Das ist der mit Abstand häufigste Grund dafür, dass ein vermeintlich beendetes Abo weiter abgebucht wird.
Prüfen Sie zuerst: Steht in den Kontoeinstellungen des Anbieters, dass die Abrechnung über eine Plattform läuft? Dann wird dort gekündigt.
Was in die Kündigung gehört
- ·Vollständiger Name und die Anschrift, unter der der Vertrag läuft
- ·Vertrags-, Kunden- oder Mitgliedsnummer
- ·Eindeutige Erklärung: "Ich kündige den Vertrag …"
- ·Das gewünschte Beendigungsdatum, hilfsweise "zum nächstmöglichen Zeitpunkt"

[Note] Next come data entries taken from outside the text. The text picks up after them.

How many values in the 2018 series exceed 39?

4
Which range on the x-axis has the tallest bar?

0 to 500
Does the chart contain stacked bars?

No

- ·Bitte um schriftliche Bestätigung mit Angabe des Vertragsendes
Der Zusatz "hilfsweise zum nächstmöglichen Zeitpunkt" ist wichtiger, als er aussieht: Er verhindert, dass eine Kündigung ins Leere läuft, weil das genannte Datum nicht zulässig war.

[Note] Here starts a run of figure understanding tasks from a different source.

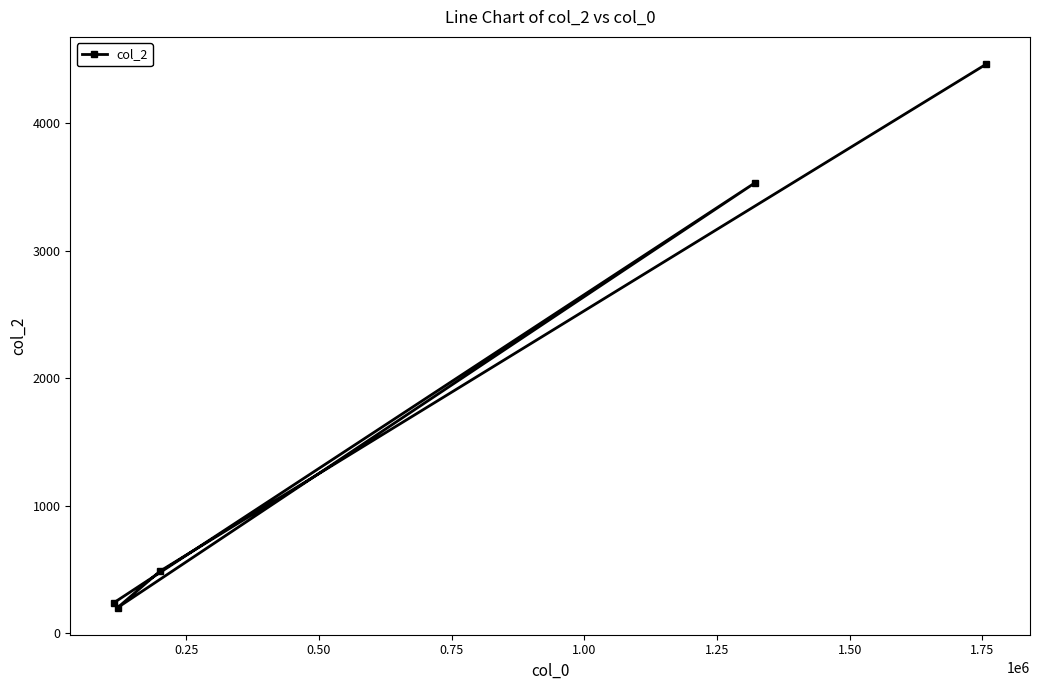

What is the difference between the second highest and minimum values?

3334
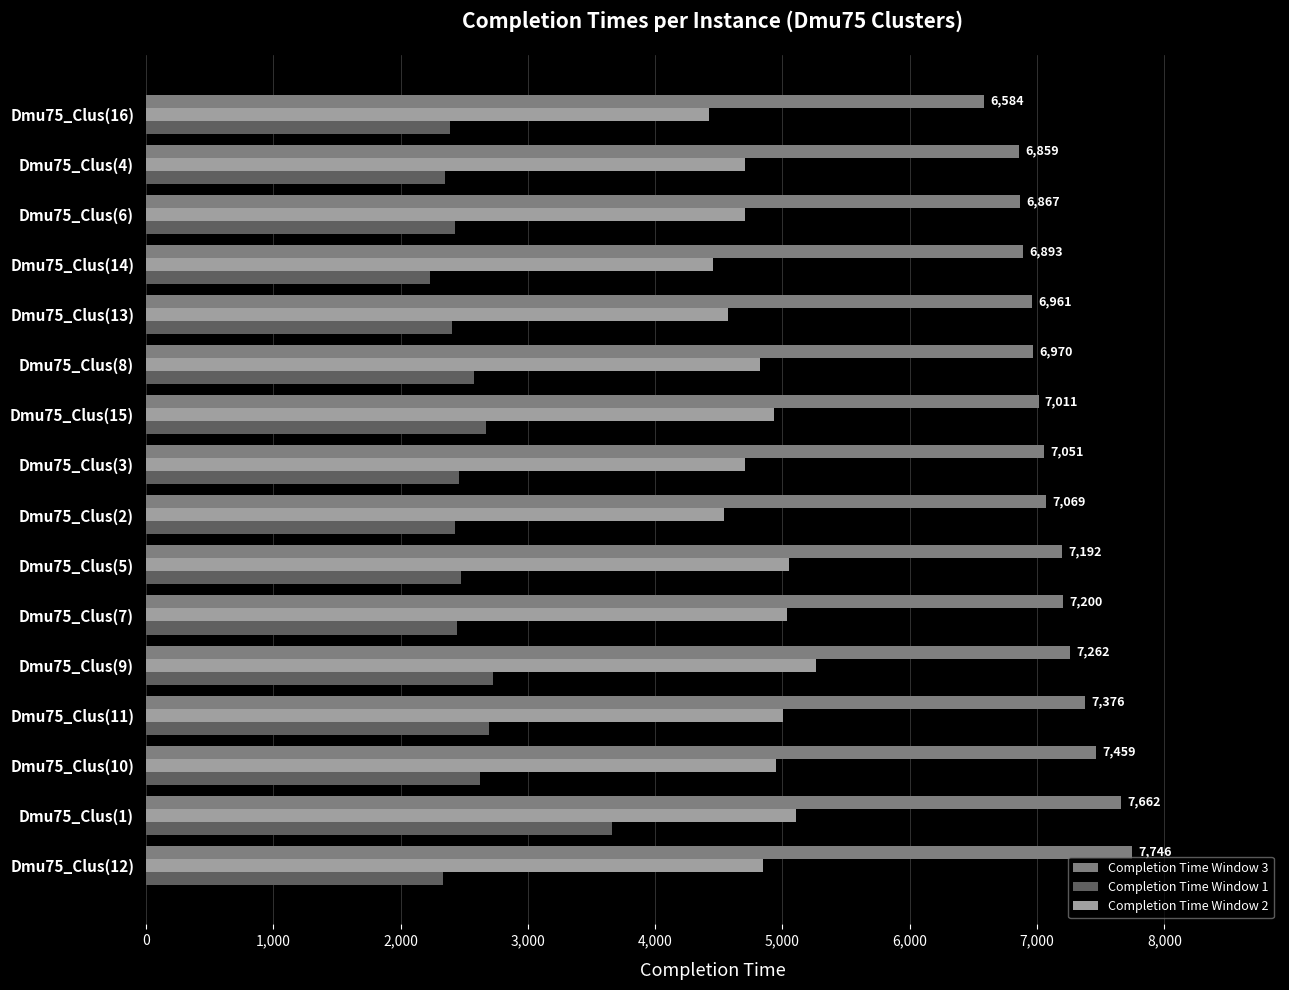

What is the highest value of the Completion Time Window 2 series?

5267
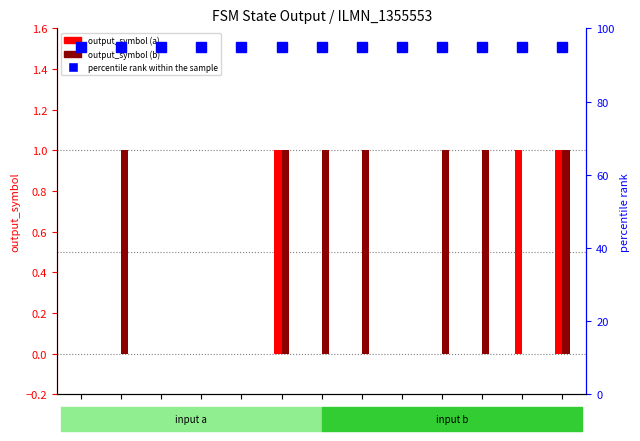

What is the difference between the highest and lowest values at state
5?

94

Die Bestätigung ist der eigentliche Vorgang
Eine Kündigung ohne Nachweis ist im Streitfall schwer durchzusetzen. Nachweisbar sind:
- ·Der Kündigungsbutton auf der Website: Er erzeugt eine Bestätigung, die gespeichert werden sollte.

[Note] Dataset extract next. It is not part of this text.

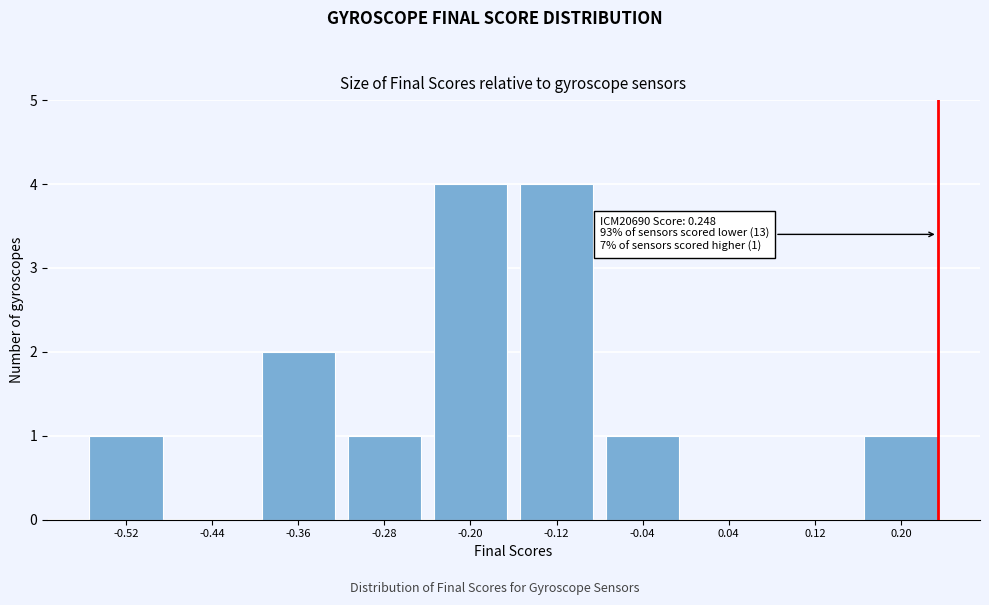

Reading left to right, extract all data points from this chart.

-0.52=1	-0.44=0	-0.36=2	-0.28=1	-0.20=4	-0.12=4	-0.04=1	0.04=0	0.12=0	0.20=1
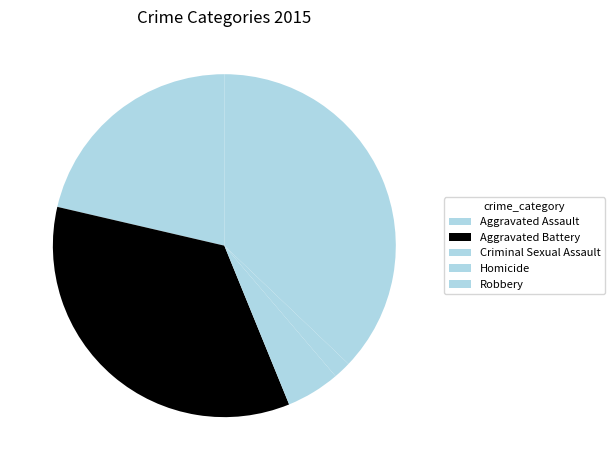

Is there a majority slice in this chart?

No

- ·Das Einschreiben: Der Versandbeleg zeigt Datum und Zustellung.
- ·Die E-Mail: Nachweisbar ist der Versand, nicht zwingend der Zugang.
Fehlt eine Bestätigung nach etwa zwei Wochen, sollte nachgefasst werden — nicht erst dann, wenn die nächste Abbuchung erfolgt ist.
Länderunterschiede
Deutschland: Bei online geschlossenen Verbraucherverträgen muss die Kündigung über eine gut sichtbare Schaltfläche auf derselben Website möglich sein (§ 312k BGB). Eine Weiterleitung in eine Telefonhotline genügt nicht.
Österreich: Für online abgeschlossene Dauerschuldverhältnisse bestehen vergleichbare Erleichterungen; massgeblich sind die Vertragsbedingungen und das FAGG.
Schweiz: Eine gesetzliche Pflicht zum Kündigungsbutton gibt es nicht. Es gilt, was im Vertrag steht — deshalb ist hier das Nachlesen der eigenen Vertragsunterlagen der erste Schritt, nicht der letzte.